Tras su muerte llevan los cuerpos al jardín y los rocian con 180 litros de gasolina y les meten fuego, que según cuenta ardió durante todo un día. Cuando los rusos entraron en el bunker encontraron algunos cuerpos pero, naturalmente, no el de Hitler.
Aquí es donde de verdad empieza el enigma ya que no se sabe con certeza qué sucedió con sus cenizas y sus huesos, los que no habrían alcanzado a quemarse completamente. Según Guensch, edecán SS de Hitler, las cenizas fueron sacadas de la Cancillería. Ellas habrían sido entregadas a Arturo Axmann, jefe de las Juventudes Hitlerianas. Pero este relato no ha sido confirmado por ninguna otra fuente.

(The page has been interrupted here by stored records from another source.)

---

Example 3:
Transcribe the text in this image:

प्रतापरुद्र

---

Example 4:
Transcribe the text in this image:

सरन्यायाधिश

Ni el cuerpo ni las cenizas de Hitler fueron encontrados. Algunos han tomado como pretexto la desaparición del cuerpo del Führer para poner en duda su muerte. Según ellos, habría podido escapar del bunker. De acuerdo a una de las hipótesis, habría sido llevado a bordo de un submarino alemán, el U977, que recaló en el puerto de Mar del Plata, en Argentina, a fines de la guerra. Sin embargo, el comandante de este barco, H. Schaeffer, que se rindió junto con su tripulación, escribió un libro en el cual refuta formalmente esta teoría.

Los historiadores de Hitler sostienen que el Führer escogió deliberadamente permanecer en Berlín y morir allí, entregando como prueba sus testamentos. Los testimonios concordantes de los que asistieron al fin de Hitler así como la minuciosa encuesta efectuada por TrevorRoper atestiguan que el jefe del Tercer Reich murió realmente en su bunker y que su cuerpo fue quemado allí. Solamente algunos perversos y probablemente nostálgicos del régimen nazi han podido querer creer, y hacer creer, que quizás no estaba muerto.